**Task description**
Give again, word for word, every line in the entries below from the line with "pinky pip: (110, 92)" up to and including the line with "index pip: (882, 796)", and no other line.

[Opening Available records section]

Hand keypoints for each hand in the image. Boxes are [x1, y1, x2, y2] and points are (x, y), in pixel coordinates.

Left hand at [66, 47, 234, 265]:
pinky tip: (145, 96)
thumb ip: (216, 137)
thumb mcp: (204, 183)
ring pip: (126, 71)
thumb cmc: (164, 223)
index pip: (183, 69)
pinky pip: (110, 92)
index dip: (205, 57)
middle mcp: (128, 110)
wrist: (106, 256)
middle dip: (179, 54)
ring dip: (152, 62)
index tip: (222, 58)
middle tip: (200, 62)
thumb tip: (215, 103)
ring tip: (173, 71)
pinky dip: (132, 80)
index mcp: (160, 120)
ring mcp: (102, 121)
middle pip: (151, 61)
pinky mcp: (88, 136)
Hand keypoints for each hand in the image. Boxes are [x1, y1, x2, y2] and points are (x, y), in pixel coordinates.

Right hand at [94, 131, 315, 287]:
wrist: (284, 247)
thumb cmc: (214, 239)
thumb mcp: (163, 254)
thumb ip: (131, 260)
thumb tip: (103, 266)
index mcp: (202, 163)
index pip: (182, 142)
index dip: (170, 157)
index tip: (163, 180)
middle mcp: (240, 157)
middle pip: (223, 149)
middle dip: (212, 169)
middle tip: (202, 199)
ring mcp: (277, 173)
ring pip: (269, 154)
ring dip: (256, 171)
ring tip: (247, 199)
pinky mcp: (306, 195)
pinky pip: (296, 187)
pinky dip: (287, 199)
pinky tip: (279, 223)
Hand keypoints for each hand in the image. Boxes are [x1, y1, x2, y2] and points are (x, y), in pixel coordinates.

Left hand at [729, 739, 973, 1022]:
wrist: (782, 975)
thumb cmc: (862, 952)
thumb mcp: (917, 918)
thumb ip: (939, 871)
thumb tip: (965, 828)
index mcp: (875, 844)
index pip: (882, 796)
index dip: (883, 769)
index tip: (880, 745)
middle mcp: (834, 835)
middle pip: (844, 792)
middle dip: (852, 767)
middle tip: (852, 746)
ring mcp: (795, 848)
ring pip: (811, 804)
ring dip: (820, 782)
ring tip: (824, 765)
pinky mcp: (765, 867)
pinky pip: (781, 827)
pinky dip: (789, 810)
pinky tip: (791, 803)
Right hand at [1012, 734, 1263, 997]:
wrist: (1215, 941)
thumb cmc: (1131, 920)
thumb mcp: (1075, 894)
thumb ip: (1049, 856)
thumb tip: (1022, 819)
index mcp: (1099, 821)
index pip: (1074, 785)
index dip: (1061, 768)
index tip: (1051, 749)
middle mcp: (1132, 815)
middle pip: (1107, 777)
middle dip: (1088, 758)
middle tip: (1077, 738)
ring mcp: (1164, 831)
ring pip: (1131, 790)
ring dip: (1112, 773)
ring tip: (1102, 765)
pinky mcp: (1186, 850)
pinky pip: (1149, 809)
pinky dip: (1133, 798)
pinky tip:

[Closing Available records section]

**Exercise response**
pinky pip: (110, 92)
index dip: (205, 57)
middle mcp: (128, 110)
wrist: (106, 256)
middle dip: (179, 54)
ring dip: (152, 62)
index tip: (222, 58)
middle tip: (200, 62)
thumb tip: (215, 103)
ring tip: (173, 71)
pinky dip: (132, 80)
index mcp: (160, 120)
ring mcp: (102, 121)
middle pip: (151, 61)
pinky mcp: (88, 136)
Hand keypoints for each hand in the image. Boxes are [x1, y1, x2, y2] and points are (x, y), in pixel coordinates.

Right hand at [94, 131, 315, 287]:
wrist: (284, 247)
thumb cmc: (214, 239)
thumb mcp: (163, 254)
thumb ip: (131, 260)
thumb tip: (103, 266)
index mcp: (202, 163)
index pip: (182, 142)
index dip: (170, 157)
index tip: (163, 180)
middle mcp: (240, 157)
middle pip: (223, 149)
middle dip: (212, 169)
middle tip: (202, 199)
ring mcp: (277, 173)
ring pip: (269, 154)
ring dip: (256, 171)
ring tip: (247, 199)
pinky mcp: (306, 195)
pinky pip: (296, 187)
pinky dip: (287, 199)
pinky tip: (279, 223)
Hand keypoints for each hand in the image. Boxes are [x1, y1, x2, y2] and points are (x, y), in pixel coordinates.

Left hand at [729, 739, 973, 1022]:
wrist: (782, 975)
thumb cmc: (862, 952)
thumb mcp: (917, 918)
thumb ip: (939, 871)
thumb tip: (965, 828)
index mcp: (875, 844)
index pip: (882, 796)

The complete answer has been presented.